=== What you will do ===
Please copy the lines below without any changes, starting with the line that contains "redakce@divokevino.cz" and going on through the line that contains "προτιμήσεων)!".

+++

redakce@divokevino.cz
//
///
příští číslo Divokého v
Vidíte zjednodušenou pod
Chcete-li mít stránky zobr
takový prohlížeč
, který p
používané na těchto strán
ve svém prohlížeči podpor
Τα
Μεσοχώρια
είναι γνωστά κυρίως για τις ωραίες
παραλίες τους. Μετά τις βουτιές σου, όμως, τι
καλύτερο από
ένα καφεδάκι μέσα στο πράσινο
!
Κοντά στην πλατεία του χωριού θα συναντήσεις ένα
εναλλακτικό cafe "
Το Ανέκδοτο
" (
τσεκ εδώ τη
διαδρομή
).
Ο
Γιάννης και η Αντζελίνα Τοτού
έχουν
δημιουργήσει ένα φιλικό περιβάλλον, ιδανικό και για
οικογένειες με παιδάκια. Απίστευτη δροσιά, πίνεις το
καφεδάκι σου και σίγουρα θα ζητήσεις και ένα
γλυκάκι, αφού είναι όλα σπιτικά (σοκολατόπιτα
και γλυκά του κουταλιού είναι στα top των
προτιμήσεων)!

+++

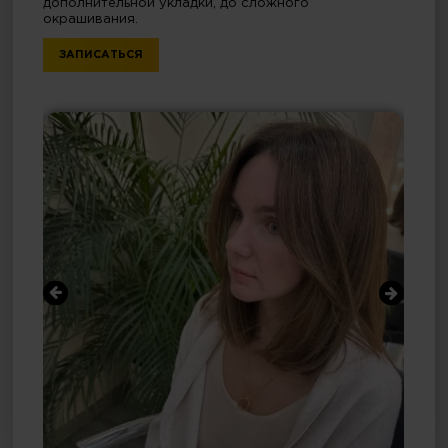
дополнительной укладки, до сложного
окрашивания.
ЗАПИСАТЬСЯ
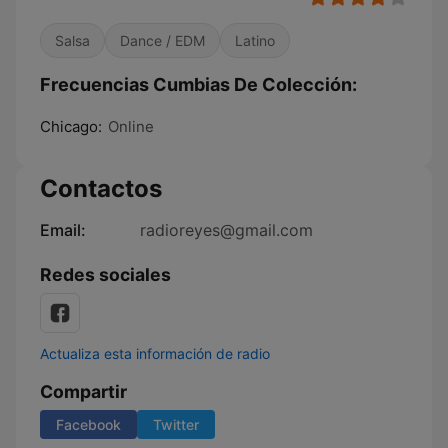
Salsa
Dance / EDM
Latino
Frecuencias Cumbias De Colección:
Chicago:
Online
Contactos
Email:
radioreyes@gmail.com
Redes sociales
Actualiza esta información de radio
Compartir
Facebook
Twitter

+++

=== Your solution ===
redakce@divokevino.cz
//
///
příští číslo Divokého v
Vidíte zjednodušenou pod
Chcete-li mít stránky zobr
takový prohlížeč
, který p
používané na těchto strán
ve svém prohlížeči podpor
Τα
Μεσοχώρια
είναι γνωστά κυρίως για τις ωραίες
παραλίες τους. Μετά τις βουτιές σου, όμως, τι
καλύτερο από
ένα καφεδάκι μέσα στο πράσινο
!
Κοντά στην πλατεία του χωριού θα συναντήσεις ένα
εναλλακτικό cafe "
Το Ανέκδοτο
" (
τσεκ εδώ τη
διαδρομή
).
Ο
Γιάννης και η Αντζελίνα Τοτού
έχουν
δημιουργήσει ένα φιλικό περιβάλλον, ιδανικό και για
οικογένειες με παιδάκια. Απίστευτη δροσιά, πίνεις το
καφεδάκι σου και σίγουρα θα ζητήσεις και ένα
γλυκάκι, αφού είναι όλα σπιτικά (σοκολατόπιτα
και γλυκά του κουταλιού είναι στα top των
προτιμήσεων)!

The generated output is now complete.